Content starts
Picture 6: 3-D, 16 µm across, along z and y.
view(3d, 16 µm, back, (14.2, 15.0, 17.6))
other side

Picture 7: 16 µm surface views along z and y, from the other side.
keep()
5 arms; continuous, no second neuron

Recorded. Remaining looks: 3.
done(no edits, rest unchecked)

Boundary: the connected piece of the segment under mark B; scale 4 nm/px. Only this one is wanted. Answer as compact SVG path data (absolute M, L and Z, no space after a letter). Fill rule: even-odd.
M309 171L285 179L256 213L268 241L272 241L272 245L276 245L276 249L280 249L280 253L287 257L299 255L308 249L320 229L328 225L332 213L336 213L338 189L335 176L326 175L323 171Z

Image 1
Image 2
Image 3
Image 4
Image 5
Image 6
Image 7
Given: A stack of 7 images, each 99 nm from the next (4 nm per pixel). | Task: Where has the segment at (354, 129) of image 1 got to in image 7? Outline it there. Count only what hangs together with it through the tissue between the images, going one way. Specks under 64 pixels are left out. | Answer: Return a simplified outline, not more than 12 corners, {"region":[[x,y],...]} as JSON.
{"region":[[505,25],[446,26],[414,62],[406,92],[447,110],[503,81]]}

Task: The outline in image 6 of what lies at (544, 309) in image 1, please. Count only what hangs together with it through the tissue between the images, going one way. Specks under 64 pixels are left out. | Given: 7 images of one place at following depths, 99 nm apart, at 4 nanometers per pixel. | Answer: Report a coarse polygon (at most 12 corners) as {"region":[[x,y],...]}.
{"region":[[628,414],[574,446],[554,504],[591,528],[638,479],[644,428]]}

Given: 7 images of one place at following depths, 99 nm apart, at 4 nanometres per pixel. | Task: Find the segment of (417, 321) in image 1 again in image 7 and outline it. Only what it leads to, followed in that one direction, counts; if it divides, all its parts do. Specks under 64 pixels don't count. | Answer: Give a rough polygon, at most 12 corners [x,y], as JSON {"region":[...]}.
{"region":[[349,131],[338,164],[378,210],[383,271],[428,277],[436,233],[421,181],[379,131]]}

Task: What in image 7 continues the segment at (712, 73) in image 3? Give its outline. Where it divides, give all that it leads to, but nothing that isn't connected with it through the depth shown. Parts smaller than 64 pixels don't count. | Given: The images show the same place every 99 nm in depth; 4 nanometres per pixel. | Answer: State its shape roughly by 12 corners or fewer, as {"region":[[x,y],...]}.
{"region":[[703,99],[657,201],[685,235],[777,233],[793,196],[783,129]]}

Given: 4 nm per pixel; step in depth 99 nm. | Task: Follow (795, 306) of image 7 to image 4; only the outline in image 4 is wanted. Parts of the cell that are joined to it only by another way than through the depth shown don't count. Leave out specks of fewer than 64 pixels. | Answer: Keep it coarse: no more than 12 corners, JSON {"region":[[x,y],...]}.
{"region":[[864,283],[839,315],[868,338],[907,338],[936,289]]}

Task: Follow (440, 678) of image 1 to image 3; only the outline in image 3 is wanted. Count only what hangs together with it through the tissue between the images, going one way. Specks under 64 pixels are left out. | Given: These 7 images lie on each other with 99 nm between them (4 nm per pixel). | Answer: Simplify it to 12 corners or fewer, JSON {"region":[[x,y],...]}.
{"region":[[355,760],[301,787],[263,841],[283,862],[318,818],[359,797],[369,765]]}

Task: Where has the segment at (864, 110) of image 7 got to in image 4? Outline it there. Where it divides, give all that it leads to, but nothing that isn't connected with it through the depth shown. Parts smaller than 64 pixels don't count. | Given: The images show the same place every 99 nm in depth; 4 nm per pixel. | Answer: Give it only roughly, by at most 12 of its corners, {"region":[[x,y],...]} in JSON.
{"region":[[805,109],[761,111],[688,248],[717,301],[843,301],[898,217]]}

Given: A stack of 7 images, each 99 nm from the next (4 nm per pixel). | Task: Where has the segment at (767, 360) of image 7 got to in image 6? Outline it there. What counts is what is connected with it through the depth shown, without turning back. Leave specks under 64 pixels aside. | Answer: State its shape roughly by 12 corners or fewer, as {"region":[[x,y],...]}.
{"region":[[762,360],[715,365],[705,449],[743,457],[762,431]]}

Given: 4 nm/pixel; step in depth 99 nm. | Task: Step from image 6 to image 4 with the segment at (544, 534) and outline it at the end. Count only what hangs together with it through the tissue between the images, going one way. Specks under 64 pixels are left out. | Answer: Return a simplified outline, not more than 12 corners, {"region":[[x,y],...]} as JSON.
Content ends
Would you retype all of the data exactly as shown?

■ Answer to the problem
Picture 6: 3-D, 16 µm across, along z and y.
view(3d, 16 µm, back, (14.2, 15.0, 17.6))
other side

Picture 7: 16 µm surface views along z and y, from the other side.
keep()
5 arms; continuous, no second neuron

Recorded. Remaining looks: 3.
done(no edits, rest unchecked)

Boundary: the connected piece of the segment under mark B; scale 4 nm/px. Only this one is wanted. Answer as compact SVG path data (absolute M, L and Z, no space after a letter). Fill rule: even-odd.
M309 171L285 179L256 213L268 241L272 241L272 245L276 245L276 249L280 249L280 253L287 257L299 255L308 249L320 229L328 225L332 213L336 213L338 189L335 176L326 175L323 171Z

Image 1
Image 2
Image 3
Image 4
Image 5
Image 6
Image 7
Given: A stack of 7 images, each 99 nm from the next (4 nm per pixel). | Task: Where has the segment at (354, 129) of image 1 got to in image 7? Outline it there. Count only what hangs together with it through the tissue between the images, going one way. Specks under 64 pixels are left out. | Answer: Return a simplified outline, not more than 12 corners, {"region":[[x,y],...]} as JSON.
{"region":[[505,25],[446,26],[414,62],[406,92],[447,110],[503,81]]}

Task: The outline in image 6 of what lies at (544, 309) in image 1, please. Count only what hangs together with it through the tissue between the images, going one way. Specks under 64 pixels are left out. | Given: 7 images of one place at following depths, 99 nm apart, at 4 nanometers per pixel. | Answer: Report a coarse polygon (at most 12 corners) as {"region":[[x,y],...]}.
{"region":[[628,414],[574,446],[554,504],[591,528],[638,479],[644,428]]}

Given: 7 images of one place at following depths, 99 nm apart, at 4 nanometres per pixel. | Task: Find the segment of (417, 321) in image 1 again in image 7 and outline it. Only what it leads to, followed in that one direction, counts; if it divides, all its parts do. Specks under 64 pixels don't count. | Answer: Give a rough polygon, at most 12 corners [x,y], as JSON {"region":[...]}.
{"region":[[349,131],[338,164],[378,210],[383,271],[428,277],[436,233],[421,181],[379,131]]}

Task: What in image 7 continues the segment at (712, 73) in image 3? Give its outline. Where it divides, give all that it leads to, but nothing that isn't connected with it through the depth shown. Parts smaller than 64 pixels don't count. | Given: The images show the same place every 99 nm in depth; 4 nanometres per pixel. | Answer: State its shape roughly by 12 corners or fewer, as {"region":[[x,y],...]}.
{"region":[[703,99],[657,201],[685,235],[777,233],[793,196],[783,129]]}

Given: 4 nm per pixel; step in depth 99 nm. | Task: Follow (795, 306) of image 7 to image 4; only the outline in image 4 is wanted. Parts of the cell that are joined to it only by another way than through the depth shown don't count. Leave out specks of fewer than 64 pixels. | Answer: Keep it coarse: no more than 12 corners, JSON {"region":[[x,y],...]}.
{"region":[[864,283],[839,315],[868,338],[907,338],[936,289]]}

Task: Follow (440, 678) of image 1 to image 3; only the outline in image 3 is wanted. Count only what hangs together with it through the tissue between the images, going one way. Specks under 64 pixels are left out. | Given: These 7 images lie on each other with 99 nm between them (4 nm per pixel). | Answer: Simplify it to 12 corners or fewer, JSON {"region":[[x,y],...]}.
{"region":[[355,760],[301,787],[263,841],[283,862],[318,818],[359,797],[369,765]]}

Task: Where has the segment at (864, 110) of image 7 got to in image 4? Outline it there. Where it divides, give all that it leads to, but nothing that isn't connected with it through the depth shown. Parts smaller than 64 pixels don't count. | Given: The images show the same place every 99 nm in depth; 4 nm per pixel. | Answer: Give it only roughly, by at most 12 of its corners, {"region":[[x,y],...]} in JSON.
{"region":[[805,109],[761,111],[688,248],[717,301],[843,301],[898,217]]}

Given: A stack of 7 images, each 99 nm from the next (4 nm per pixel). | Task: Where has the segment at (767, 360) of image 7 got to in image 6? Outline it there. What counts is what is connected with it through the depth shown, without turning back. Leave specks under 64 pixels aside. | Answer: State its shape roughly by 12 corners or fewer, as {"region":[[x,y],...]}.
{"region":[[762,360],[715,365],[705,449],[743,457],[762,431]]}

Given: 4 nm/pixel; step in depth 99 nm. | Task: Step from image 6 to image 4 with the segment at (544, 534) and outline it at the end. Count only what hangs together with it through the tissue between the images, going one way. Specks under 64 pixels are left out. | Answer: Return a simplified outline, not more than 12 corners, {"region":[[x,y],...]} as JSON.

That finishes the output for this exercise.